Son premier doute est apparu à l’âge de 24 ans alors qu’il était très investi au sein de l’organisation. Ce premier élan de réflexion apparut alors qu’il écoutait une vidéo enregistrée par le Collège central, qui jugeait que les articles de presse ou de recherche n’étant pas en accord avec les publications du groupe étaient uniquement basés sur des mensonges.  Dès lors, Paul se questionne sur ce qu’on lui a appris au sein du groupe et il commence à déconstruire les croyances, les interdits et sa vision du monde inculquée par l’organisation. Sa sortie du groupe s’est faite progressivement et non sans difficultés. Il admet par exemple qu’il lui a été difficile de se confronter au fait qu’il n’allait pas vivre éternellement comme cela est évoqué dans la croyance jéhoviste.

Quitter le groupe a été pour lui prendre le risque de rompre avec son cercle social et de perdre ses proches.

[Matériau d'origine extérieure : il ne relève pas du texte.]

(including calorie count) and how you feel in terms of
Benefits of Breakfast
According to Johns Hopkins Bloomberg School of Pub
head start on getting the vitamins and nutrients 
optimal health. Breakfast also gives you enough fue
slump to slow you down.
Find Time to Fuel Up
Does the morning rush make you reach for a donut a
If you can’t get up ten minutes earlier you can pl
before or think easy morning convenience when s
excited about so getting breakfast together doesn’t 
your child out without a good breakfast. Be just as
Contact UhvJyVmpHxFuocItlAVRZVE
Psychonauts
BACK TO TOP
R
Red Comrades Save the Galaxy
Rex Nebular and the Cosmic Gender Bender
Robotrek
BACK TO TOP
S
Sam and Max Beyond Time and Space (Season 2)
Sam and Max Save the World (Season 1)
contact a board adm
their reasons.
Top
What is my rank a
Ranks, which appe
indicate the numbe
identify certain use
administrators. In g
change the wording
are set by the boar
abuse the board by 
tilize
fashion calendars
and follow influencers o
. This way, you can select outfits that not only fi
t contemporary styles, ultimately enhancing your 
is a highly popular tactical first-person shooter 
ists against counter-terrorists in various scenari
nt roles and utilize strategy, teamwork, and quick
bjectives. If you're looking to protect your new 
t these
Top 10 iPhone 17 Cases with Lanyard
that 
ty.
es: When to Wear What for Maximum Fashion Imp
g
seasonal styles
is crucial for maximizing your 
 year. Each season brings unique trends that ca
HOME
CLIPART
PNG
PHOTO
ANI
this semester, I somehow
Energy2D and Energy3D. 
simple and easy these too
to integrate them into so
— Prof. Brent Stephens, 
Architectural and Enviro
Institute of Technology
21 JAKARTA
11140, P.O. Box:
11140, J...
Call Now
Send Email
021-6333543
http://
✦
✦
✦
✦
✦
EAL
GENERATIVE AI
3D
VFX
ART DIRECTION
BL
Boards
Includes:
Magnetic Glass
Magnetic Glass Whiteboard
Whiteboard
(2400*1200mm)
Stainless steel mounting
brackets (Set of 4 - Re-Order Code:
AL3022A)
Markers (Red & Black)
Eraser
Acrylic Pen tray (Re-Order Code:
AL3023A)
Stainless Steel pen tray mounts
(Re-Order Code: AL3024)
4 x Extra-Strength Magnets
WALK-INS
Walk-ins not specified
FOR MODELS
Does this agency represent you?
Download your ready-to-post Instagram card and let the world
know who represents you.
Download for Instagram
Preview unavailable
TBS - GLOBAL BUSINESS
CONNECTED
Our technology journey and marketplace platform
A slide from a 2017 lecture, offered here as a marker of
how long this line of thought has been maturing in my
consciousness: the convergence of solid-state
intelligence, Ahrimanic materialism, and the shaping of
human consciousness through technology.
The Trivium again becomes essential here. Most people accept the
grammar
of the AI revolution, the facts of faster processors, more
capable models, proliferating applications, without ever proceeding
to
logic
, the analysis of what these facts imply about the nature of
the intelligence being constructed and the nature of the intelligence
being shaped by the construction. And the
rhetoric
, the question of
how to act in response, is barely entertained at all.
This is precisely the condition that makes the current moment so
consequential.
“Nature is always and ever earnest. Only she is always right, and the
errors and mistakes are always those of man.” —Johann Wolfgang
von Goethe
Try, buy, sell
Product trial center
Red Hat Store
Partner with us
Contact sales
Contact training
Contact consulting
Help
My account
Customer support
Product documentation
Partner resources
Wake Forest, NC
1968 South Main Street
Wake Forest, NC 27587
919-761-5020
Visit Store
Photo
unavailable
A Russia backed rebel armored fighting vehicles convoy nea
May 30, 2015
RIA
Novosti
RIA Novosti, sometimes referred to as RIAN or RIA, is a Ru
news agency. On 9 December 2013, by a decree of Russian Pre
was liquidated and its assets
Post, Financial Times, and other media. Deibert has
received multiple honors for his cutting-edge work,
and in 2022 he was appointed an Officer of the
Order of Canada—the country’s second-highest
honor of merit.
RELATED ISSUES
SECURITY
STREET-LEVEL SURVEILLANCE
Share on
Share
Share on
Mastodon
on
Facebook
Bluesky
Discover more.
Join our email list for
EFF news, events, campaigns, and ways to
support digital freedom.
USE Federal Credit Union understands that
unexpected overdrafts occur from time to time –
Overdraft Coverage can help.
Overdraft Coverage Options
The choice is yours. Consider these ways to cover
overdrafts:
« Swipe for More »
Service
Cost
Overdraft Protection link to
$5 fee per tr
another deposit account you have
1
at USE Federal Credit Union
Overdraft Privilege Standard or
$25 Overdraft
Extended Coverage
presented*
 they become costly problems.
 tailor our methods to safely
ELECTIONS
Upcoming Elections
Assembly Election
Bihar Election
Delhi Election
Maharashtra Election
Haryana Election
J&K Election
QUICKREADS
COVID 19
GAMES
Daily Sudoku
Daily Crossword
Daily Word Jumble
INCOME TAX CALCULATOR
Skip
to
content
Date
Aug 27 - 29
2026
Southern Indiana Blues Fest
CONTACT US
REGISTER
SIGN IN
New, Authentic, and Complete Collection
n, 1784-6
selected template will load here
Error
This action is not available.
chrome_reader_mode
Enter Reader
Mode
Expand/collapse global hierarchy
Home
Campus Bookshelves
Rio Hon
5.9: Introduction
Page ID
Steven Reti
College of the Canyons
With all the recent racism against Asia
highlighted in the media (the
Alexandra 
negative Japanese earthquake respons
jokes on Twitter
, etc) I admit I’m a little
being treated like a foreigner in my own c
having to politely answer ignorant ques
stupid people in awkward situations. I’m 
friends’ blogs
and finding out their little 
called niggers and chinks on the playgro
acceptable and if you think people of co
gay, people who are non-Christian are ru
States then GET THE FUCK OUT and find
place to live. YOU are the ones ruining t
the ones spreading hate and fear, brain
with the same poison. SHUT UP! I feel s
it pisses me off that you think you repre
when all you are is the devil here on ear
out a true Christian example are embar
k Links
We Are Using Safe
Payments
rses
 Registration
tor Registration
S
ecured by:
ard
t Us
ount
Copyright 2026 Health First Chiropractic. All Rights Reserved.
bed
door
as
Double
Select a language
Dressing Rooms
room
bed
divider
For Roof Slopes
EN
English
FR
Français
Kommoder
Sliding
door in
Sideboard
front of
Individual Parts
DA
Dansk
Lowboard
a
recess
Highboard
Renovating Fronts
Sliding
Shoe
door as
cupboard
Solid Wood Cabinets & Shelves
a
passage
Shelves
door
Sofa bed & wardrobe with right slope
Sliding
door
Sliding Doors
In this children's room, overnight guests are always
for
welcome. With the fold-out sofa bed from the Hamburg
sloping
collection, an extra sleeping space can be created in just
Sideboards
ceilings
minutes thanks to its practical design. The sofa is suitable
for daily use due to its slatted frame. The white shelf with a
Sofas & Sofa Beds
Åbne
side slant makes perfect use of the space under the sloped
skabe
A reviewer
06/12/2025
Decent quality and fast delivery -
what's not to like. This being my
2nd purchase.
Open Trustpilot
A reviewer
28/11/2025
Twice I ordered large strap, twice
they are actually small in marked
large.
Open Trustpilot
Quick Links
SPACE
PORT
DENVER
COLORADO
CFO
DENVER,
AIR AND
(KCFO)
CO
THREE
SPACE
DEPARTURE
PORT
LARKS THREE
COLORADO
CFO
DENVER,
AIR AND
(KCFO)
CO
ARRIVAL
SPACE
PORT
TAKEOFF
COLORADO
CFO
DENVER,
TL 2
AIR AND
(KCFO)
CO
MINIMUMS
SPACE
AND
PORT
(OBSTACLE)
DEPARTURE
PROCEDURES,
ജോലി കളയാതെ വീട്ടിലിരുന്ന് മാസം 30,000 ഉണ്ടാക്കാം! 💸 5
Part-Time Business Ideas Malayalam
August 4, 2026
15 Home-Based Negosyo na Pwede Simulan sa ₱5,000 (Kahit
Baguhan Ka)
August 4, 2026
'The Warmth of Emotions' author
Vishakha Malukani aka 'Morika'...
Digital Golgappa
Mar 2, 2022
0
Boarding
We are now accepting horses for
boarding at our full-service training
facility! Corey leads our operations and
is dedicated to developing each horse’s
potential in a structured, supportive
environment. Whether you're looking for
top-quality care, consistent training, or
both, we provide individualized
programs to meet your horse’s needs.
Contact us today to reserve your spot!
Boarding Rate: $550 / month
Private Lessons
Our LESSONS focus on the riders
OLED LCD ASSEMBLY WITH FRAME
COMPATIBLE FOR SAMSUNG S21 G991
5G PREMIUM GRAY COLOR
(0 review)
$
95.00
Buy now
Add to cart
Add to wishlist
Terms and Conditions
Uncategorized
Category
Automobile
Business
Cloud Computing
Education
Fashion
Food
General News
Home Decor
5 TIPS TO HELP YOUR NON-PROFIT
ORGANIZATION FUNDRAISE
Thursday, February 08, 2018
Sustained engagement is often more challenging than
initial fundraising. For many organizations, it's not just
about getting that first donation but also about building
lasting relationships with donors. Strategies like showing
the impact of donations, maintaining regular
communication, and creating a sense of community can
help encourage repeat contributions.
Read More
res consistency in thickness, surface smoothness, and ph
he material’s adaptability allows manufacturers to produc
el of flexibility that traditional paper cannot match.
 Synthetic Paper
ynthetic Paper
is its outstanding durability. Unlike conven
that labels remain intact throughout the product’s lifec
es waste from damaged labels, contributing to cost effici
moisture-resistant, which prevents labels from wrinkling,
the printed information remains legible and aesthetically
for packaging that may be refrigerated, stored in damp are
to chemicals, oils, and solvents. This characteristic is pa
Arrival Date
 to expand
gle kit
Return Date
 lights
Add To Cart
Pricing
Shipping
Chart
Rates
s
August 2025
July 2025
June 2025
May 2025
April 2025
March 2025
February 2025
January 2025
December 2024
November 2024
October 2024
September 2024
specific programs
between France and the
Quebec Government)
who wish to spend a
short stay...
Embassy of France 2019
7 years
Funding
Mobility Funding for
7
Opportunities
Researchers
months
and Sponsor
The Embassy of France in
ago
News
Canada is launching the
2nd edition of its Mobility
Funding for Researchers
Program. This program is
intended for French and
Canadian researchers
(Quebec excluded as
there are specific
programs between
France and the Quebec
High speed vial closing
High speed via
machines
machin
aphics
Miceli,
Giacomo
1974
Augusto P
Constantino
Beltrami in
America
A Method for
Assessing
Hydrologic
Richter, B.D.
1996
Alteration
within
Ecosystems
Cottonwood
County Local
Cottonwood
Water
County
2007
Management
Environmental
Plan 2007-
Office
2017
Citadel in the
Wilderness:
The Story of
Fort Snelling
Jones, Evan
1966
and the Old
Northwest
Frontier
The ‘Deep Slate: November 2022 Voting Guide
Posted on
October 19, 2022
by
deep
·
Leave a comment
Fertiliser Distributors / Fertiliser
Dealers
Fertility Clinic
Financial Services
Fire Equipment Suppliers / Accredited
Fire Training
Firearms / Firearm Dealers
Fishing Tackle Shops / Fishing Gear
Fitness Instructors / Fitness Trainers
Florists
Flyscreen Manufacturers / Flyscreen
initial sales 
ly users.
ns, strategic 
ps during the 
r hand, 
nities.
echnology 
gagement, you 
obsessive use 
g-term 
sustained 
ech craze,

Lorsqu’il a franchi ce cap, des anciens ont essayé de l’en dissuader. Il a alors hésité puis fait marche arrière. Cependant lors de la pandémie, son investissement dans le groupe a diminué avant qu’il ne décide courant 2022 de ne plus être membre des Témoins de Jéhovah. Prête à entendre cela, sa famille continue de garder un lien avec lui mais reste silencieuse face à ce choix vis-à-vis de la communauté. Il a encore aujourd’hui peur qu’un adepte le croise dans la rue et le dénonce aux anciens.

Aujourd’hui, il fait numériquement toujours partie de l’organisation mais s’est coupé de tout lien avec elle. Il a perdu de nombreux amis restés dans le groupe et tente de se créer un nouveau cercle social. Il admet avoir voulu sortir de l’emprise de la doctrine jéhoviste certains des membres de sa famille qui encourent des dangers notamment par le refus de transfusion sanguine. Toutefois il est obligé d’admettre qu’il ne peut pas les forcer et que la décision doit venir d’eux.